** Opening EXCERPT block **
To the Editor:
At the beginning of 2016, the Authorized Electronic Monitoring in Long-Term Care Facilities Act became law in Illinois.
This act affects more than 100,000 residents living in nursing homes by providing video monitoring in patients’ rooms. This important legislation tackles the problem of patient physical and mental abuse by providing evidence of abuse that patients and other employees who were aware were hesitant to report out of fear of retaliation.
Over the years, patients have been subjected to substandard care, theft and malnutrition as investigators found by an average of 5,000 complaints from patients and their family members annually. Patients were having their medications stolen and being neglected.
Physical abuse of aged nursing home residents by younger, able-bodied staffers has been exposed by news reports many times.
Patients having dementia and Alzheimer’s disease were among the most targeted as well as those having few visitors because staff inclined to perpetrate malicious behaviors are less likely to be discovered when abusing residents whose mental state is questionable. A bruise caused by staff may be reported as a fall.
** Closing EXCERPT block **
** Opening RECORDED INFORMATION block **
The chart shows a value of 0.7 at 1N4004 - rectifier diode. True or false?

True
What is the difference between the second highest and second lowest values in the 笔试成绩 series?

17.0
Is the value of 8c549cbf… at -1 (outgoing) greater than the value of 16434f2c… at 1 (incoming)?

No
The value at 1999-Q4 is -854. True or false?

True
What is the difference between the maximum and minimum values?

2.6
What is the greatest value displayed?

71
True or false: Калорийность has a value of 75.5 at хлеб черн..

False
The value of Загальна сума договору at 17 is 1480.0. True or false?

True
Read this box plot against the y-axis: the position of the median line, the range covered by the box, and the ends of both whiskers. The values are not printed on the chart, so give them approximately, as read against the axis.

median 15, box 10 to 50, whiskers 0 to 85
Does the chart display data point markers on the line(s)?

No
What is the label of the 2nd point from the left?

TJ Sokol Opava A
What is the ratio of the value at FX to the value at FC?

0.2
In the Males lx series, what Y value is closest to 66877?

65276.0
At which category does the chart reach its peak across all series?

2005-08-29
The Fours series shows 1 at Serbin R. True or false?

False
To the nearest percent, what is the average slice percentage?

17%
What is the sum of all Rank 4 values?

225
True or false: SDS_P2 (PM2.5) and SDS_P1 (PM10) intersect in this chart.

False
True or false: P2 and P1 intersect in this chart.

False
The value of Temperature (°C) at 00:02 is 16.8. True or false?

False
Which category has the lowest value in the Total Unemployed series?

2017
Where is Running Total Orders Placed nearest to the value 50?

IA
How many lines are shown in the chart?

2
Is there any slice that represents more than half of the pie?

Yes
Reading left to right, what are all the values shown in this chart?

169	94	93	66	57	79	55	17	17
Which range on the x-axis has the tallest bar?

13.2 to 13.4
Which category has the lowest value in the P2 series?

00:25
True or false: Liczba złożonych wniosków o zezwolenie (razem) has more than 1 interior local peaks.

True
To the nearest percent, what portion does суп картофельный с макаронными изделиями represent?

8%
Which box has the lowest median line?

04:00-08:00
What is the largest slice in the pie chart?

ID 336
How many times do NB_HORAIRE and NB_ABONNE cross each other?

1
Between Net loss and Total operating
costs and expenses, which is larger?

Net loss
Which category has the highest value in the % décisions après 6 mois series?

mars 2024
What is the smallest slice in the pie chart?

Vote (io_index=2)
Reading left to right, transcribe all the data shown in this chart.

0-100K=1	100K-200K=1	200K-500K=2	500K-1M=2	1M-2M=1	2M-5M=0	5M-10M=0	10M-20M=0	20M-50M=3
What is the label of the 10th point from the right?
** Closing RECORDED INFORMATION block **
- _TASKS AND EXERCISES_:
(a) Which harms to patients does the sentence beginning "Over the years" in the letter about nursing home monitoring name? List each one.
(b) Answer these questions about the letter on nursing home monitoring:
(i) When did the Authorized Electronic Monitoring in Long-Term Care Facilities Act become law in Illinois?
(ii) How many residents does the act affect?
(iii) On average, how many complaints a year did investigators find?
(c) Continue the letter about nursing home monitoring, starting after its last sentence.

- _ANSWERS TO THIS EXERCISE_:
(a) Substandard care, theft, malnutrition

(b)
(i) At the beginning of 2016
(ii) More than 100,000 residents living in nursing homes
(iii) 5,000

(c)
The annual cost to the government is $50,000 to provide for installation of these systems to nursing homes selected yearly by lottery. However, monitoring systems are not mandatory. Residents or their guardian must sign a consent form if they are uncomfortable because of privacy issues, although the monitoring is available to them to view.
But family members concerned about the care their loved ones receive will applaud this bill, which provides preventive measures to keep their relative safe, as well as administrators of these facilities because wrongdoers will risk having their license revoked and being held criminally liable for elder abuse.
With monitoring systems in place, administrators can more quickly respond to incidents occurring between residents as well. Another benefit for administrators is that employees who have been wrongly accused by patients experiencing mental problems can be cleared of wrongdoing. It’s a win-win for all stakeholders: The public can gain more confidence admitting their loved one into these facilities, many of which have earned a bad name in the public eye. Administrators of nursing homes are less likely to be sued for negligence perpetrated by their staff, and patients – especially those battling Alzheimer’s, which affects 5 million U.S. seniors – can receive better quality care at this time of life when they have become totally dependent.